*LESETEXT*:
□ □ □ □ □
Erst wenn der letzte Baum gerodet, der letzte Fluss vergiftet, der letzte Fisch gefangen ist, werdet ihr merken, dass man Geld nicht essen kann. So lautete ein Wahlspruch der Umweltbewegung in der Alten Bundesrepublik der 1980er Jahre.
Heute könnte man sagen: Erst wenn der letzte Arbeitsplatz vernichtet, der letzte Bäcker insolvent und der letzte Brunnen versiegt ist, werdet ihr merken, dass Klima nicht satt macht. Der eine wie der andere Spruch ist nicht hilfreich. Die Welt im Allgemeinen und Deutschland im Speziellen braucht beides: ein gesundes Klima und eine florierende Wirtschaft. Das eine über das andere zu stellen, wird schief gehen.
□ □ □ □ □
*DATENAUSZUG*:
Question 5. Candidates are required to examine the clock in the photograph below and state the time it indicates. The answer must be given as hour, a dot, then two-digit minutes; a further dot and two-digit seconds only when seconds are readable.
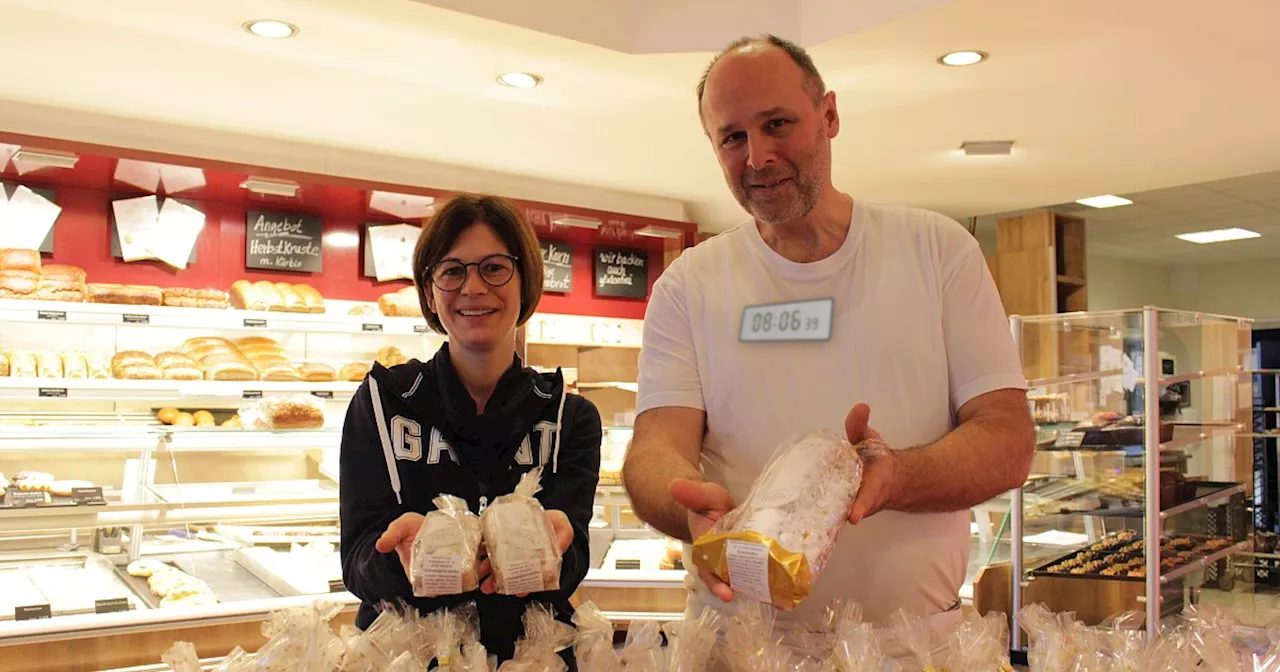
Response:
□ □ □ □ □
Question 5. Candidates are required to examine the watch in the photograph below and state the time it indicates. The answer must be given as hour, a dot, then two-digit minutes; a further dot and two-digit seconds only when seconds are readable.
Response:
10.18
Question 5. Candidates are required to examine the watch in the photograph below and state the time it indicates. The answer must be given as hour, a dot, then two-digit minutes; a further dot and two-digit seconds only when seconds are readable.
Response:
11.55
□ □ □ □ □
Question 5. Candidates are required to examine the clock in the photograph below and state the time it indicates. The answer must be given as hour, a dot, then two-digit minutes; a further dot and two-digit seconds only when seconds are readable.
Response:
□ □ □ □ □
*AUFGABENSTELLUNG*: Nenne bitte alle Substantive, vor denen im Lesetext die Wendung „der letzte“ steht. Die Daten spielen hierfür keine Rolle.

*VOLLSTÄNDIGE AUSGABE*: Baum, Fluss, Fisch, Arbeitsplatz, Bäcker, Brunnen